When jobs are NOT being created, the ensuing chronic unemployment creates disease. [You create jobs, or else disease will create itself!] Induced by the unforgiving stats, tears gather in the collective eye of healthcare professionals and managers. But, it is the ear which was boxed!
WHO CASTRATED MR LOMOTEY?
Mr. Lomotey’ sister, Akwele is in the same soup. The deed was done with a poisoned chalice. The potion was designed to keep Mr. Lomotey, his twin sister, and their like out of jobs for decades on end.
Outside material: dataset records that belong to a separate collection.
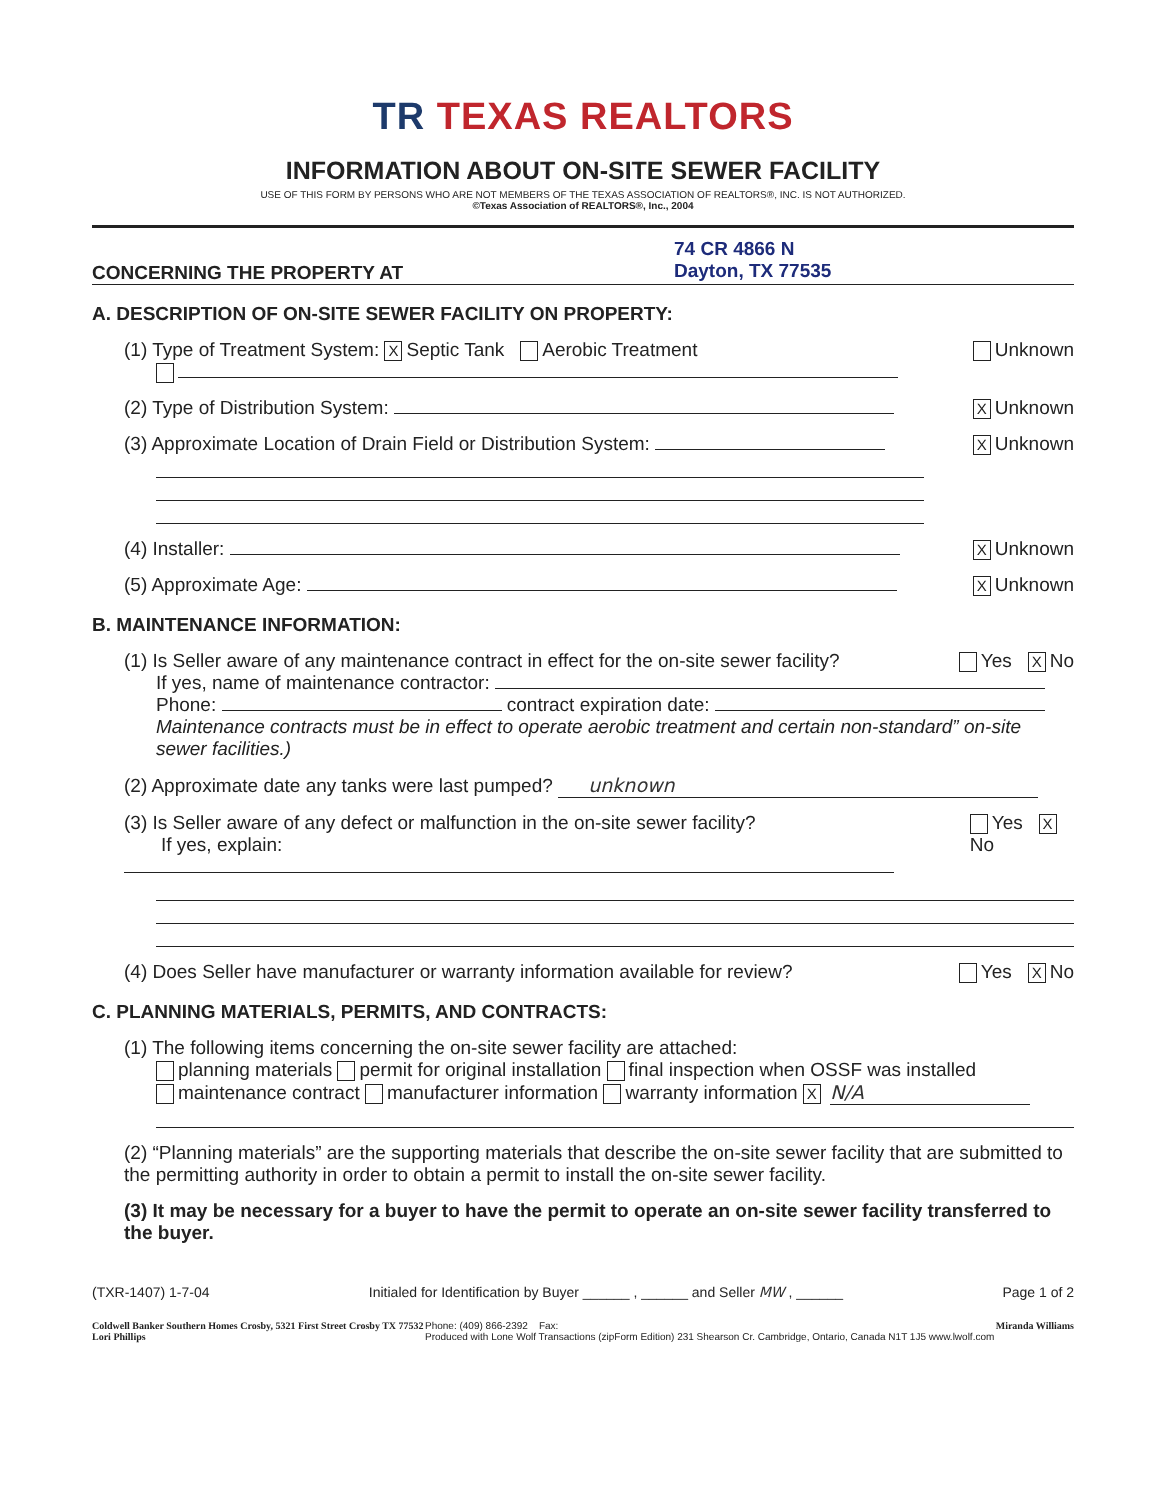TR TEXAS REALTORS
INFORMATION ABOUT ON-SITE SEWER FACILITY
USE OF THIS FORM BY PERSONS WHO ARE NOT MEMBERS OF THE TEXAS ASSOCIATION OF REALTORS®, INC. IS NOT AUTHORIZED.
©Texas Association of REALTORS®, Inc., 2004
CONCERNING THE PROPERTY AT
74 CR 4866 N
Dayton, TX 77535
A. DESCRIPTION OF ON-SITE SEWER FACILITY ON PROPERTY:
(1) Type of Treatment System: X Septic Tank Aerobic Treatment
Unknown
(2) Type of Distribution System:
X Unknown
(3) Approximate Location of Drain Field or Distribution System:
X Unknown
(4) Installer:
X Unknown
(5) Approximate Age:
X Unknown
B. MAINTENANCE INFORMATION:
(1) Is Seller aware of any maintenance contract in effect for the on-site sewer facility?
Yes X No
If yes, name of maintenance contractor:
Phone: contract expiration date:
Maintenance contracts must be in effect to operate aerobic treatment and certain non-standard” on-site sewer facilities.)
(2) Approximate date any tanks were last pumped? unknown
(3) Is Seller aware of any defect or malfunction in the on-site sewer facility?
If yes, explain:
Yes X No
(4) Does Seller have manufacturer or warranty information available for review?
Yes X No
C. PLANNING MATERIALS, PERMITS, AND CONTRACTS:
(1) The following items concerning the on-site sewer facility are attached:
planning materials permit for original installation final inspection when OSSF was installed
maintenance contract manufacturer information warranty information X N/A
(2) “Planning materials” are the supporting materials that describe the on-site sewer facility that are submitted to the permitting authority in order to obtain a permit to install the on-site sewer facility.
(3) It may be necessary for a buyer to have the permit to operate an on-site sewer facility transferred to the buyer.
(TXR-1407) 1-7-04 Initialed for Identification by Buyer ______ , ______ and Seller MW , ______ Page 1 of 2
Coldwell Banker Southern Homes Crosby, 5321 First Street Crosby TX 77532
Lori Phillips Phone: (409) 866-2392 Fax:
Produced with Lone Wolf Transactions (zipForm Edition) 231 Shearson Cr. Cambridge, Ontario, Canada N1T 1J5 www.lwolf.com Miranda Williams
LET US CALL SPADES SPADES.
The chalice was crafted in China. The poison, too. The trap was assembled in unlit corners of that vast, crowded, shrouded and undecipherable nation. The chalice was made of imitation silver. The poison was the real McCoy – 100% arsenic. It never fails.
Container loads of the poisoned chalice were bought with hard currency. James Pogas & Co, Ghana Ltd, was the importer. The stuff was spirited into the country through Tema.
“About a fortnight ago, Ghanaians watched a shocking expose of corrupt activities and practices involving revenue collection at the Tema Port.”
When the deal was sealed, no salesman held guns to Mr. Pogas’s head. No assassin hissed, in Cantonese: “Buy, or, die.”
WE LIVE. YOU DIE
Pogas & Co holds the keys. But, the company is ruled by one law: “We live. You die.” They keep the nation’s disease burden high, life expectancy low. Unemployment is their tool. Here is their cook-book.
IMPORTERS’ SIX STEPS TO ILL-GOTTEN BONANZA
1. Form a company. Register it as an importer.
2. To reduce port duties to vanishing point, you declare the value of imports. Make figures absurdly low.
3. Steal additional cash from central coffers like so. Your imported items are heading from port directly to sales rooms. Right? Become an artful dodger. Pay 5 per cent duty, instead of the required 20 per cent.
4. Are you importing sheet aluminium? If so, have no fears about minimum thickness.
5. Since you are importing cheap goods in huge quantities to drown the Ghana market, go the whole hog. Ensure that the quality is fiendishly poor. In that way, instead of being durables, your aluminium goods will become disposable items…Like, tafratse, t-roll!
6. Greed is intoxicating. Drink deep, or else, taste not.
CORPSES & ZOMBIES
Manufacturing industry in Ghana will die a slow death. Value addition becomes negligible. GDP stays low. Prospects for graduates on the job market remain bleak. Government revenue from taxes is reduced.
The wellbeing of Hillux Lomotey and family shall approach zero. As for Miss Akwele Lomotey, this is her fate. She’ll booze, turn into a zombie, and wind up in high demand as a high-class graduate prostitute.
So shall the milestone at this spaghetti junction of health issues be the graves of the young. Their prime is snuffed out, or else, blighted by the social leprosy: unemployment. And yet, a large part of that unemployment is imported by Ghanaians…With officials looking on.
UNDER WHOSE WATCH?
Under whose watch was the poisoned chalice crafted and forced down the throats of so many unsuspecting Lomoteys? Was it the Ministry of Health, or, Youth and Employment? Ministry of Trade and Commerce? The Customs Excise and Preventive Services? Perhaps?
H.E. PROFESSOR JOHN EVANS
The final word belongs to a voice from the dead: “About a fortnight ago, Ghanaians watched a shocking expose of corrupt activities and practices involving revenue collection at Tema Port. I expect the management of the Customs Excise and Preventive Services to restore public confidence in the organisation.”